Siapa Pak Kardi?
Tak perlu repot-repot mencari di mesin pencari. Kalaupun ditemukan nama Kardi, bukan itu yang penulis maksud. Pak Kardi bukan siapa-siapa, dia hanya orang kebanyakan, orang yang masuk dalam kelompok marjinal.
Dan nama Kardi bisa berubah menjadi nama siapa saja; bisa Parto, Yono, Dulah, atau siapa saja. Dan dia bisa menjadi nama-nama perempuan: Isah, Juju, Sri, atau terserah siapa saja.
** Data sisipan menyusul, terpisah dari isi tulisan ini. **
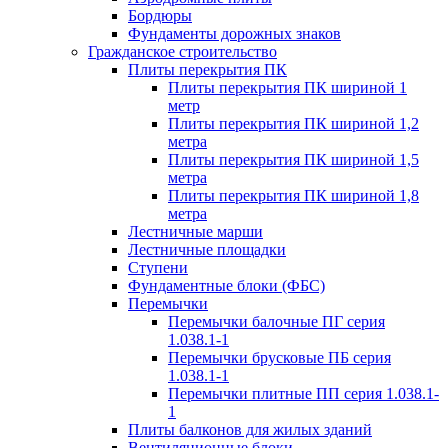
Бордюры
Фундаменты дорожных знаков
Гражданское строительство
Плиты перекрытия ПК
Плиты перекрытия ПК шириной 1
метр
Плиты перекрытия ПК шириной 1,2
метра
Плиты перекрытия ПК шириной 1,5
метра
Плиты перекрытия ПК шириной 1,8
метра
Лестничные марши
Лестничные площадки
Ступени
Фундаментные блоки (ФБС)
Перемычки
Перемычки балочные ПГ серия
1.038.1-1
Перемычки брусковые ПБ серия
1.038.1-1
Перемычки плитные ПП серия 1.038.1-
1
Плиты балконов для жилых зданий
Вентиляционные блоки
Mereka adalah yang berkecimpung dalam dunia kerja yang mengandalkan otot, seperti tukang ojek, pedagang kecil, pedagang kaki lima, buruh, kuli bangunan, pembantu rumah tangga, dan sebagainya.
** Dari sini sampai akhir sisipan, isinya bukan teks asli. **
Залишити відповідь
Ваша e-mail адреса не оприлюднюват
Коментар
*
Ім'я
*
Pihak Kantor Kelurahan mencatat orang-orang seperti Pak Kardi adalah kelompok yang mendapatkan Kartu Sehat, Kartu Pintar, dan bermacam kartu gratis lainnya. Ahli Tata Kota mungkin menempatkan mereka sebagai orang-orang yang tinggal di kawasan kumuh (slum). Kantor Polsek mungkin mengindikasikan mereka sebagai kelompok yang berpotensi berbuat kriminal. Dan Kantor Statistik mengelompokkan orang-orang semacam Pak Kardi adalah kelompok yang hidup "di bawah garis kemiskinan".
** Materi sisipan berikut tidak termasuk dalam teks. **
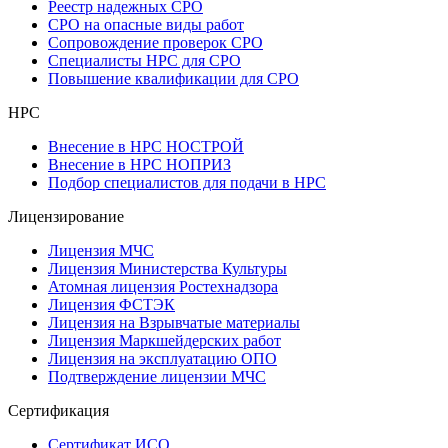
Реестр надежных СРО
СРО на опасные виды работ
Сопровождение проверок СРО
Специалисты НРС для СРО
Повышение квалификации для СРО
НРС
Внесение в НРС НОСТРОЙ
Внесение в НРС НОПРИЗ
Подбор специалистов для подачи в НРС
Лицензирование
Лицензия МЧС
Лицензия Министерства Культуры
Атомная лицензия Ростехнадзора
Лицензия ФСТЭК
Лицензия на Взрывчатые материалы
Лицензия Маркшейдерских работ
Лицензия на эксплуатацию ОПО
Подтверждение лицензии МЧС
Сертификация
Сертификат ИСО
Mereka tidak peduli dengan ingar-bingar susunan kabinet terbaru. Siapa menjadi menteri apa, mereka tak mengerti. Nama-nama seperti Menteri Dalam Negeri, Menteri Agama, Menteri Keuangan, dan lainnya itu tentu mereka pernah mendengar. Tapi siapa yang menjabat, bukan urusan mereka.
Gojek tahu. Nadiem Makarim, siapa dia? Jokowi? Yang menjadi Presiden itu, kan?
Hidup mereka habis untuk memenuhi kebutuhan sehari-hari. Pergi pagi pulang petang, terkadang ditambah sampai malam hari. Tidak hutang saja sudah hebat namanya. Dalam setahun anak mereka tidak diperingati pihak sekolah karena telat membayar uang sekolah, itu suatu prestasi tersendiri.
Pak Kardi selalu kita temui hampir di seluruh wilayah Indonesia. Dia hidup di sekeliling kita, atau tetangga kita, atau orang terdekat kita, atau, bahkan mungkin pada suatu masa kita pernah menjadi "Pak Kardi".
Atau barangkali, saat ini kitalah yang menjadi Pak Kardi.
Pak Kardi tidak mengerti, apakah para menteri itu dari kalangan profesional atau dari partai, apakah harus berbaju putih atau mengenakan batik, duduk lesehan atau sambil berdiri. Pak Kardi tidak peduli.
Pak Kardi peduli kalau pagi ini ia lolos dari hardikan rentenir , karena urusan utang-piutang. Riba? Haram? Maaf, kata-kata itu masukkan saja dalam kantong.